Given records:
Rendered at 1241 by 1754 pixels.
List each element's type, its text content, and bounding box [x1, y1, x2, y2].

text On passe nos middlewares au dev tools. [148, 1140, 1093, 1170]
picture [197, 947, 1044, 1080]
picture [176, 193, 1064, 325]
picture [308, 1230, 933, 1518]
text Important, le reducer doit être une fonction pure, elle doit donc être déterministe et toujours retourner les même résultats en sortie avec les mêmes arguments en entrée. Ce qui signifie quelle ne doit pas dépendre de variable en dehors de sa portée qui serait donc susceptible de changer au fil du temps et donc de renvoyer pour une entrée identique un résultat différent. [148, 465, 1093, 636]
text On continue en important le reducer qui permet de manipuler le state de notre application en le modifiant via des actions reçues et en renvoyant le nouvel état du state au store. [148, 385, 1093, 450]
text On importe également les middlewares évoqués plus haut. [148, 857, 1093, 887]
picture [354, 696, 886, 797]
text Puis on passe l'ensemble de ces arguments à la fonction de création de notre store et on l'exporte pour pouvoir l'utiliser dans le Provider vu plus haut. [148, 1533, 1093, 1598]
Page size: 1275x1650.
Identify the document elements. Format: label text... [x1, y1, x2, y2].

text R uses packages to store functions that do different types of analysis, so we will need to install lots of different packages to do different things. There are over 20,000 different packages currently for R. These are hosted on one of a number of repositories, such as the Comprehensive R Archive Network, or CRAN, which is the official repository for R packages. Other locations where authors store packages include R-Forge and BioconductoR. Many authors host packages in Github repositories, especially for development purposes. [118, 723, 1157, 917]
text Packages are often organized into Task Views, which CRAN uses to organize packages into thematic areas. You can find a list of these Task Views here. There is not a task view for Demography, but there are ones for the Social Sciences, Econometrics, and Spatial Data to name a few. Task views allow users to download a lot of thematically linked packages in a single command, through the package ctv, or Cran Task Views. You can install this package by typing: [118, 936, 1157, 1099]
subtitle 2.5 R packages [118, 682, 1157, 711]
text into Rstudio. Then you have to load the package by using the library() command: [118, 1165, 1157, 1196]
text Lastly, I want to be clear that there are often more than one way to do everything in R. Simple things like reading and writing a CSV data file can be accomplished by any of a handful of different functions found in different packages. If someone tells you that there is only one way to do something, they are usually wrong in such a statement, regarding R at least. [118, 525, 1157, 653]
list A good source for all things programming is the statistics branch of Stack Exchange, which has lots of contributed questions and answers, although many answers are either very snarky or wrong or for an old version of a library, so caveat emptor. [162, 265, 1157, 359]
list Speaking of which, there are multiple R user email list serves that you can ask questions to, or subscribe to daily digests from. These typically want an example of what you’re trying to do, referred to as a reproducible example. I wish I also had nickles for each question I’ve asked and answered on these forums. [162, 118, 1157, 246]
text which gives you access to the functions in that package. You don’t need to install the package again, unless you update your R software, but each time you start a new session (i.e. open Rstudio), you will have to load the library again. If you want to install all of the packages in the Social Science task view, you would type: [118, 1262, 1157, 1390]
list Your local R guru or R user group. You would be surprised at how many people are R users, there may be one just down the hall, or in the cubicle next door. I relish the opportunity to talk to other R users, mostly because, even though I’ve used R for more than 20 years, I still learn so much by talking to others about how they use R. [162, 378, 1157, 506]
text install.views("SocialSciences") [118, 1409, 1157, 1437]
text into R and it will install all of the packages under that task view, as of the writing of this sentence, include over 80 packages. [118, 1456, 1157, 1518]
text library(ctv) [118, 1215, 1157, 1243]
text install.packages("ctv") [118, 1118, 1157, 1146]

Task goal: Select and copy each line from the data that includes the word "users".

Result of the exercise:
text Packages are often organized into Task Views, which CRAN uses to organize packages into thematic areas. You can find a list of these Task Views here. There is not a task view for Demography, but there are ones for the Social Sciences, Econometrics, and Spatial Data to name a few. Task views allow users to download a lot of thematically linked packages in a single command, through the package ctv, or Cran Task Views. You can install this package by typing: [118, 936, 1157, 1099]
list Your local R guru or R user group. You would be surprised at how many people are R users, there may be one just down the hall, or in the cubicle next door. I relish the opportunity to talk to other R users, mostly because, even though I’ve used R for more than 20 years, I still learn so much by talking to others about how they use R. [162, 378, 1157, 506]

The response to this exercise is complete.